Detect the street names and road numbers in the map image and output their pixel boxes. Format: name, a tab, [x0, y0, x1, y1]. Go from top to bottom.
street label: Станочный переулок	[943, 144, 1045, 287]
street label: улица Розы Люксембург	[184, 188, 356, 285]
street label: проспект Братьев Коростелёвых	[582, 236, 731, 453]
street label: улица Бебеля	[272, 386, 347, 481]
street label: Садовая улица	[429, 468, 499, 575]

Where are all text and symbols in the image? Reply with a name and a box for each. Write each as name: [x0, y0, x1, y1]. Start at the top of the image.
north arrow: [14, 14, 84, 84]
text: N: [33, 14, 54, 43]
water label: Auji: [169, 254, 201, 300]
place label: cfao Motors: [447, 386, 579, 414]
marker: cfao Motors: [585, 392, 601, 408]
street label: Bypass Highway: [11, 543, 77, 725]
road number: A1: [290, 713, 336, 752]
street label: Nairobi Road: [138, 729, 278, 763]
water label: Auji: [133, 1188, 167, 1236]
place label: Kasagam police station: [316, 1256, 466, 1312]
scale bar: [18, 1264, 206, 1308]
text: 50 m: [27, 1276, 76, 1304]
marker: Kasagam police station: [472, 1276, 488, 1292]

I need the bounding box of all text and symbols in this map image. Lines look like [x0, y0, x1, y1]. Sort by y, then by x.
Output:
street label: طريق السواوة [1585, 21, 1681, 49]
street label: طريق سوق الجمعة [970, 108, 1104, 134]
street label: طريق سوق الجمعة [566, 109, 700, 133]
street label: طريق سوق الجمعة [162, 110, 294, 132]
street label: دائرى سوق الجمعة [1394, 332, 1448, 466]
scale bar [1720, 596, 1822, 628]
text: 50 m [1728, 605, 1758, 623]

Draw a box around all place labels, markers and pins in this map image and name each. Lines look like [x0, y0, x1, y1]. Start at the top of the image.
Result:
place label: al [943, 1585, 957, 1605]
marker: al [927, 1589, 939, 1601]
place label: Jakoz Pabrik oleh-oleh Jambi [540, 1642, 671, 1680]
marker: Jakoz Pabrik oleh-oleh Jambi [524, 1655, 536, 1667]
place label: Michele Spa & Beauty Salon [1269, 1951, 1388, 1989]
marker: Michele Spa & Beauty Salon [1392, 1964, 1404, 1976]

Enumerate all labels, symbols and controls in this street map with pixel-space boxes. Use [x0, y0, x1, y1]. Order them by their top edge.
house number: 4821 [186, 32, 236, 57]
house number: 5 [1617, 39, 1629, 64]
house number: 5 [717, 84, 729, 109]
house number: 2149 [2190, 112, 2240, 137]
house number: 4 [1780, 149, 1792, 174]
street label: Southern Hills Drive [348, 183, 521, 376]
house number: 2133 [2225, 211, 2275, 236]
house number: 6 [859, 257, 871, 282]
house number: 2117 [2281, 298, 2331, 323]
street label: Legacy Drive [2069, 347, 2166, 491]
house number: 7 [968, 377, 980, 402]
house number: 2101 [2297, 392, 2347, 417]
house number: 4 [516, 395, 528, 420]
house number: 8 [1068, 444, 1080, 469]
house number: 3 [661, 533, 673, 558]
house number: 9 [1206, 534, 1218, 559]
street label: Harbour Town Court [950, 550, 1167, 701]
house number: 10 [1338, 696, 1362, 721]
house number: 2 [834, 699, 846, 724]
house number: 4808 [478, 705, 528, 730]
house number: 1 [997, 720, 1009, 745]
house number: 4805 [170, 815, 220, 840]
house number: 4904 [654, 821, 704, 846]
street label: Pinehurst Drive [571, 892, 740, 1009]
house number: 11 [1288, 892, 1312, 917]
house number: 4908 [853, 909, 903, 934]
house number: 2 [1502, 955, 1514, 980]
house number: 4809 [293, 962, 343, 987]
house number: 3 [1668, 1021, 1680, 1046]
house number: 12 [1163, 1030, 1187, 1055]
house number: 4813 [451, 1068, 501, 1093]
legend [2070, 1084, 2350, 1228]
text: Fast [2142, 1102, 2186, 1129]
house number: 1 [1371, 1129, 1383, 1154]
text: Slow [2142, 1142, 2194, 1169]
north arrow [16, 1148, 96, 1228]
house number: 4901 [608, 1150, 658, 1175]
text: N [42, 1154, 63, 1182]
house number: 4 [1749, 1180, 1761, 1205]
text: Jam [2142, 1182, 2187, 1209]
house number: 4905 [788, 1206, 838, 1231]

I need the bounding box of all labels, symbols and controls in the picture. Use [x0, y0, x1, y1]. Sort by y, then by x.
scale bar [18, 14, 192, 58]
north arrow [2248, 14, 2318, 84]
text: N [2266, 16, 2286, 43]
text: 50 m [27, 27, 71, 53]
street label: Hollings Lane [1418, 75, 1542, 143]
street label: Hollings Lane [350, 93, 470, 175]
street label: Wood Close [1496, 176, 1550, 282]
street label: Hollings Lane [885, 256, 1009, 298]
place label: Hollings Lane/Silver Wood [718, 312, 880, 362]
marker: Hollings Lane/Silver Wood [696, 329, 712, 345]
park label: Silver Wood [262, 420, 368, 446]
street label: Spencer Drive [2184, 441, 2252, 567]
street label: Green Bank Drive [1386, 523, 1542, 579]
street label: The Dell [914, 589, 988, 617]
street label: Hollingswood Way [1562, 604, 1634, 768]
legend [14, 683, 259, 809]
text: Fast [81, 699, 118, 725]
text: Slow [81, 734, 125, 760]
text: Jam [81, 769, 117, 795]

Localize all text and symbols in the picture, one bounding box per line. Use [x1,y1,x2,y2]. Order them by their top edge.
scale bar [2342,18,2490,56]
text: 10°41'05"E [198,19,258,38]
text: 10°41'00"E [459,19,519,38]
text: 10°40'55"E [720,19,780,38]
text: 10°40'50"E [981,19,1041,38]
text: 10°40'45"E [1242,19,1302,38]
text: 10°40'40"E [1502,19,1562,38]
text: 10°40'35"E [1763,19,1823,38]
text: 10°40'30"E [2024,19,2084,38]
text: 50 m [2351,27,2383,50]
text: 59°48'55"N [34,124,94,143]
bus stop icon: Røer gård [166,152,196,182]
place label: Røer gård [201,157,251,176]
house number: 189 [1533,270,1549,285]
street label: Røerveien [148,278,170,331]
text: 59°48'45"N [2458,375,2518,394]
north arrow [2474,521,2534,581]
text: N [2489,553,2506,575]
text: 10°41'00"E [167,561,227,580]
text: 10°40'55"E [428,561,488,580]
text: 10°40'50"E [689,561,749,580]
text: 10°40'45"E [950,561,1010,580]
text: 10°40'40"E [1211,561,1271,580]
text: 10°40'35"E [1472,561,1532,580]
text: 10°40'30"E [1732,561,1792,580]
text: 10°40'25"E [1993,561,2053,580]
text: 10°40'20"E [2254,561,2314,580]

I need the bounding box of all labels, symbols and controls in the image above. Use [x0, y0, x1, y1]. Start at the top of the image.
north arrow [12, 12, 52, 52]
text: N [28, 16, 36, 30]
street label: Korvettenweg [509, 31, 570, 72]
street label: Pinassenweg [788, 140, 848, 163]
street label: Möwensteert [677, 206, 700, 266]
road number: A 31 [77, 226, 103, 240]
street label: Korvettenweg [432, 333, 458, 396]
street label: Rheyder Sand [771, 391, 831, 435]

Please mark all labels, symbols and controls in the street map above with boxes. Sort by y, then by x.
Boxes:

━━━━━━━━━━

Activity
Retype the data in full, precisely as given.

Solution to this task
Detect the street names and road numbers in the map image and output their pixel boxes. Format: name, a tab, [x0, y0, x1, y1]. Go from top to bottom.
street label: Станочный переулок	[943, 144, 1045, 287]
street label: улица Розы Люксембург	[184, 188, 356, 285]
street label: проспект Братьев Коростелёвых	[582, 236, 731, 453]
street label: улица Бебеля	[272, 386, 347, 481]
street label: Садовая улица	[429, 468, 499, 575]

Where are all text and symbols in the image? Reply with a name and a box for each. Write each as name: [x0, y0, x1, y1]. Start at the top of the image.
north arrow: [14, 14, 84, 84]
text: N: [33, 14, 54, 43]
water label: Auji: [169, 254, 201, 300]
place label: cfao Motors: [447, 386, 579, 414]
marker: cfao Motors: [585, 392, 601, 408]
street label: Bypass Highway: [11, 543, 77, 725]
road number: A1: [290, 713, 336, 752]
street label: Nairobi Road: [138, 729, 278, 763]
water label: Auji: [133, 1188, 167, 1236]
place label: Kasagam police station: [316, 1256, 466, 1312]
scale bar: [18, 1264, 206, 1308]
text: 50 m: [27, 1276, 76, 1304]
marker: Kasagam police station: [472, 1276, 488, 1292]

I need the bounding box of all text and symbols in this map image. Lines look like [x0, y0, x1, y1]. Sort by y, then by x.
Output:
street label: طريق السواوة [1585, 21, 1681, 49]
street label: طريق سوق الجمعة [970, 108, 1104, 134]
street label: طريق سوق الجمعة [566, 109, 700, 133]
street label: طريق سوق الجمعة [162, 110, 294, 132]
street label: دائرى سوق الجمعة [1394, 332, 1448, 466]
scale bar [1720, 596, 1822, 628]
text: 50 m [1728, 605, 1758, 623]

Draw a box around all place labels, markers and pins in this map image and name each. Lines look like [x0, y0, x1, y1]. Start at the top of the image.
Result:
place label: al [943, 1585, 957, 1605]
marker: al [927, 1589, 939, 1601]
place label: Jakoz Pabrik oleh-oleh Jambi [540, 1642, 671, 1680]
marker: Jakoz Pabrik oleh-oleh Jambi [524, 1655, 536, 1667]
place label: Michele Spa & Beauty Salon [1269, 1951, 1388, 1989]
marker: Michele Spa & Beauty Salon [1392, 1964, 1404, 1976]

Enumerate all labels, symbols and controls in this street map with pixel-space boxes. Use [x0, y0, x1, y1]. Order them by their top edge.
house number: 4821 [186, 32, 236, 57]
house number: 5 [1617, 39, 1629, 64]
house number: 5 [717, 84, 729, 109]
house number: 2149 [2190, 112, 2240, 137]
house number: 4 [1780, 149, 1792, 174]
street label: Southern Hills Drive [348, 183, 521, 376]
house number: 2133 [2225, 211, 2275, 236]
house number: 6 [859, 257, 871, 282]
house number: 2117 [2281, 298, 2331, 323]
street label: Legacy Drive [2069, 347, 2166, 491]
house number: 7 [968, 377, 980, 402]
house number: 2101 [2297, 392, 2347, 417]
house number: 4 [516, 395, 528, 420]
house number: 8 [1068, 444, 1080, 469]
house number: 3 [661, 533, 673, 558]
house number: 9 [1206, 534, 1218, 559]
street label: Harbour Town Court [950, 550, 1167, 701]
house number: 10 [1338, 696, 1362, 721]
house number: 2 [834, 699, 846, 724]
house number: 4808 [478, 705, 528, 730]
house number: 1 [997, 720, 1009, 745]
house number: 4805 [170, 815, 220, 840]
house number: 4904 [654, 821, 704, 846]
street label: Pinehurst Drive [571, 892, 740, 1009]
house number: 11 [1288, 892, 1312, 917]
house number: 4908 [853, 909, 903, 934]
house number: 2 [1502, 955, 1514, 980]
house number: 4809 [293, 962, 343, 987]
house number: 3 [1668, 1021, 1680, 1046]
house number: 12 [1163, 1030, 1187, 1055]
house number: 4813 [451, 1068, 501, 1093]
legend [2070, 1084, 2350, 1228]
text: Fast [2142, 1102, 2186, 1129]
house number: 1 [1371, 1129, 1383, 1154]
text: Slow [2142, 1142, 2194, 1169]
north arrow [16, 1148, 96, 1228]
house number: 4901 [608, 1150, 658, 1175]
text: N [42, 1154, 63, 1182]
house number: 4 [1749, 1180, 1761, 1205]
text: Jam [2142, 1182, 2187, 1209]
house number: 4905 [788, 1206, 838, 1231]

I need the bounding box of all labels, symbols and controls in the picture. Use [x0, y0, x1, y1]. Sort by y, then by x.
scale bar [18, 14, 192, 58]
north arrow [2248, 14, 2318, 84]
text: N [2266, 16, 2286, 43]
text: 50 m [27, 27, 71, 53]
street label: Hollings Lane [1418, 75, 1542, 143]
street label: Hollings Lane [350, 93, 470, 175]
street label: Wood Close [1496, 176, 1550, 282]
street label: Hollings Lane [885, 256, 1009, 298]
place label: Hollings Lane/Silver Wood [718, 312, 880, 362]
marker: Hollings Lane/Silver Wood [696, 329, 712, 345]
park label: Silver Wood [262, 420, 368, 446]
street label: Spencer Drive [2184, 441, 2252, 567]
street label: Green Bank Drive [1386, 523, 1542, 579]
street label: The Dell [914, 589, 988, 617]
street label: Hollingswood Way [1562, 604, 1634, 768]
legend [14, 683, 259, 809]
text: Fast [81, 699, 118, 725]
text: Slow [81, 734, 125, 760]
text: Jam [81, 769, 117, 795]

Localize all text and symbols in the picture, one bounding box per line. Use [x1,y1,x2,y2]. Order them by their top edge.
scale bar [2342,18,2490,56]
text: 10°41'05"E [198,19,258,38]
text: 10°41'00"E [459,19,519,38]
text: 10°40'55"E [720,19,780,38]
text: 10°40'50"E [981,19,1041,38]
text: 10°40'45"E [1242,19,1302,38]
text: 10°40'40"E [1502,19,1562,38]
text: 10°40'35"E [1763,19,1823,38]
text: 10°40'30"E [2024,19,2084,38]
text: 50 m [2351,27,2383,50]
text: 59°48'55"N [34,124,94,143]
bus stop icon: Røer gård [166,152,196,182]
place label: Røer gård [201,157,251,176]
house number: 189 [1533,270,1549,285]
street label: Røerveien [148,278,170,331]
text: 59°48'45"N [2458,375,2518,394]
north arrow [2474,521,2534,581]
text: N [2489,553,2506,575]
text: 10°41'00"E [167,561,227,580]
text: 10°40'55"E [428,561,488,580]
text: 10°40'50"E [689,561,749,580]
text: 10°40'45"E [950,561,1010,580]
text: 10°40'40"E [1211,561,1271,580]
text: 10°40'35"E [1472,561,1532,580]
text: 10°40'30"E [1732,561,1792,580]
text: 10°40'25"E [1993,561,2053,580]
text: 10°40'20"E [2254,561,2314,580]

I need the bounding box of all labels, symbols and controls in the image above. Use [x0, y0, x1, y1]. Start at the top of the image.
north arrow [12, 12, 52, 52]
text: N [28, 16, 36, 30]
street label: Korvettenweg [509, 31, 570, 72]
street label: Pinassenweg [788, 140, 848, 163]
street label: Möwensteert [677, 206, 700, 266]
road number: A 31 [77, 226, 103, 240]
street label: Korvettenweg [432, 333, 458, 396]
street label: Rheyder Sand [771, 391, 831, 435]

Please mark all labels, symbols and controls in the street map above with boxes. Sort by y, then by x.
Boxes:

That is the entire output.